Maybe try something like this:
import requests
import simplejson as json
url = "http://ip:port"
data = {'auth_token': 'auth1', 'widget': 'id1', 'title': 'Something1', 'text': 'Some text', 'moreinfo': 'Subtitle'}
headers = {'Content-type': 'application/json'}
r = requests.post(url, data=json.dumps(data), headers=headers)
If the API requests authentication:
r = requests.post(url, data=json.dumps(data), headers=headers, auth=('user', 'pass'))
See [Requests auth] for details.
Well sure, using Python-Requests which is a Python library for sending requests like Curl. You can take a look at the Complicated Post Requests section.
Or, if you'd like to use curl inside of Python, you can use pyCurl.
In the example from the Dashing website, they use:
curl -d '{ "auth_token": "YOUR_AUTH_TOKEN", "current": 100 }' http://localhost:3030/widgets/karma
From the cURL man page, maybe you need to post it as form-urlencoded?
-d, --data
(HTTP) Sends the specified data in a POST request to the HTTP server, in the same way that a browser does when a user has filled in an HTML form and presses the submit button.
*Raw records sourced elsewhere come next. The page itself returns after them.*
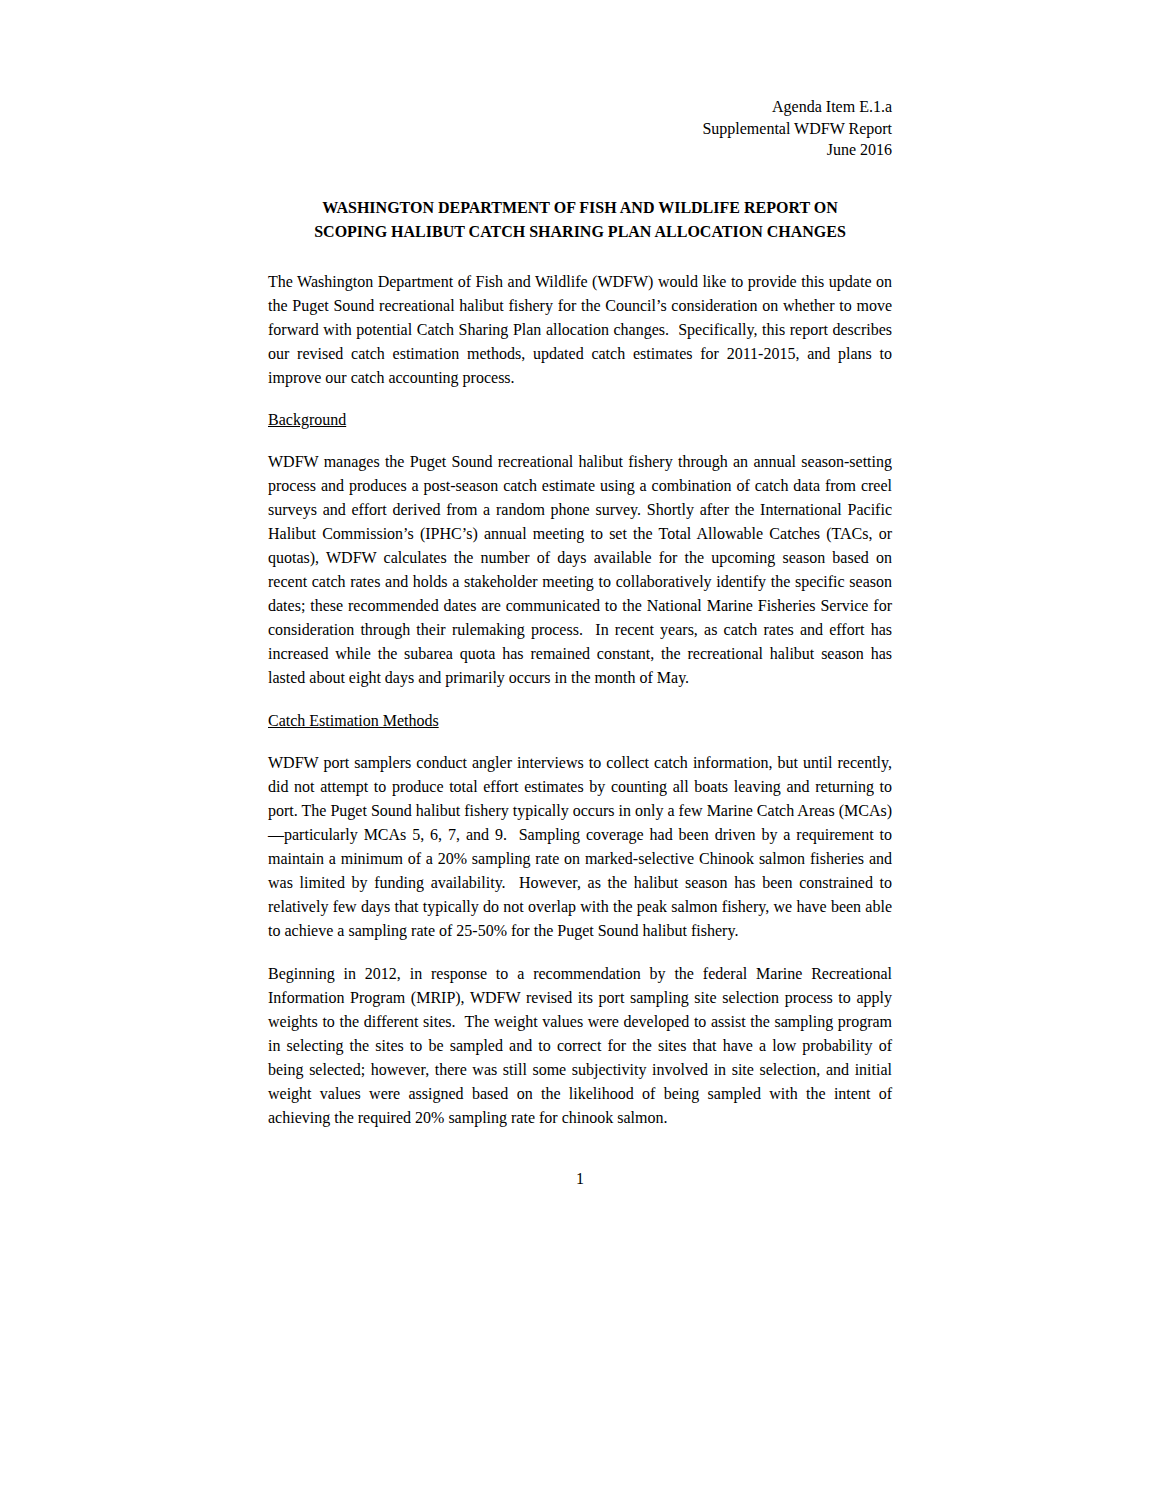Agenda Item E.1.a
Supplemental WDFW Report
June 2016
Washington Department of Fish and Wildlife Report on
Scoping Halibut Catch Sharing Plan Allocation Changes
The Washington Department of Fish and Wildlife (WDFW) would like to provide this update on the Puget Sound recreational halibut fishery for the Council’s consideration on whether to move forward with potential Catch Sharing Plan allocation changes. Specifically, this report describes our revised catch estimation methods, updated catch estimates for 2011-2015, and plans to improve our catch accounting process.
Background
WDFW manages the Puget Sound recreational halibut fishery through an annual season-setting process and produces a post-season catch estimate using a combination of catch data from creel surveys and effort derived from a random phone survey. Shortly after the International Pacific Halibut Commission’s (IPHC’s) annual meeting to set the Total Allowable Catches (TACs, or quotas), WDFW calculates the number of days available for the upcoming season based on recent catch rates and holds a stakeholder meeting to collaboratively identify the specific season dates; these recommended dates are communicated to the National Marine Fisheries Service for consideration through their rulemaking process. In recent years, as catch rates and effort has increased while the subarea quota has remained constant, the recreational halibut season has lasted about eight days and primarily occurs in the month of May.
Catch Estimation Methods
WDFW port samplers conduct angler interviews to collect catch information, but until recently, did not attempt to produce total effort estimates by counting all boats leaving and returning to port. The Puget Sound halibut fishery typically occurs in only a few Marine Catch Areas (MCAs)—particularly MCAs 5, 6, 7, and 9. Sampling coverage had been driven by a requirement to maintain a minimum of a 20% sampling rate on marked-selective Chinook salmon fisheries and was limited by funding availability. However, as the halibut season has been constrained to relatively few days that typically do not overlap with the peak salmon fishery, we have been able to achieve a sampling rate of 25-50% for the Puget Sound halibut fishery.
Beginning in 2012, in response to a recommendation by the federal Marine Recreational Information Program (MRIP), WDFW revised its port sampling site selection process to apply weights to the different sites. The weight values were developed to assist the sampling program in selecting the sites to be sampled and to correct for the sites that have a low probability of being selected; however, there was still some subjectivity involved in site selection, and initial weight values were assigned based on the likelihood of being sampled with the intent of achieving the required 20% sampling rate for chinook salmon.
1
This will cause curl to pass the data to the server using the content-type application/x-www-form-urlencoded. Compare to -F, --form.
-d, --data is the same as --data-ascii. To post data purely binary, you should instead use the --data-binary option. To URL-encode the value of a form field you may use --data-urlencode.
If any of these options is used more than once on the same command line, the data pieces specified will be merged together with a separating &-symbol. Thus, using '-d name=daniel -d skill=lousy' would generate a post chunk that looks like 'name=daniel&skill=lousy'.
If you start the data with the letter #, the rest should be a file name to read the data from, or - if you want curl to read the data from stdin. Multiple files can also be specified. Posting data from a file named 'foobar' would thus be done with --data #foobar. When --data is told to read from a file like that, carriage returns and newlines will be stripped out.
You might also want to try python-requests http://requests.readthedocs.org/en/latest/user/quickstart/#more-complicated-post-requests
Update: I got it to work
import requests
import json
payload = {'auth_token': 'YOUR_AUTH_TOKEN', 'title': "pythontest"}
r = requests.post("http://localhost:3030/widgets/welcome", data=json.dumps(payload))
print r.text
You need to post the json like a form.
why not use urllib2?
import urllib2
import urllib
vsphere_dict = dict(
server_name="servername",
api_version=apiVersion,
guest_count=guestCount,
guest_on=guestOnLen,
guest_off=guestOffLen,
)
# create request object, set url and post data
req = urllib2.Request(some_url, data=urllib.urlencode(vsphere_dict))
# set header
req.add_header('Content-Type', 'application/json')
# send request
response = urllib2.urlopen(req)
UPD:
sorry, by i not understand that is auth and widget. Maybe this is also POST data?
HTTP Error 500 - can mean that server received not all POST parameters.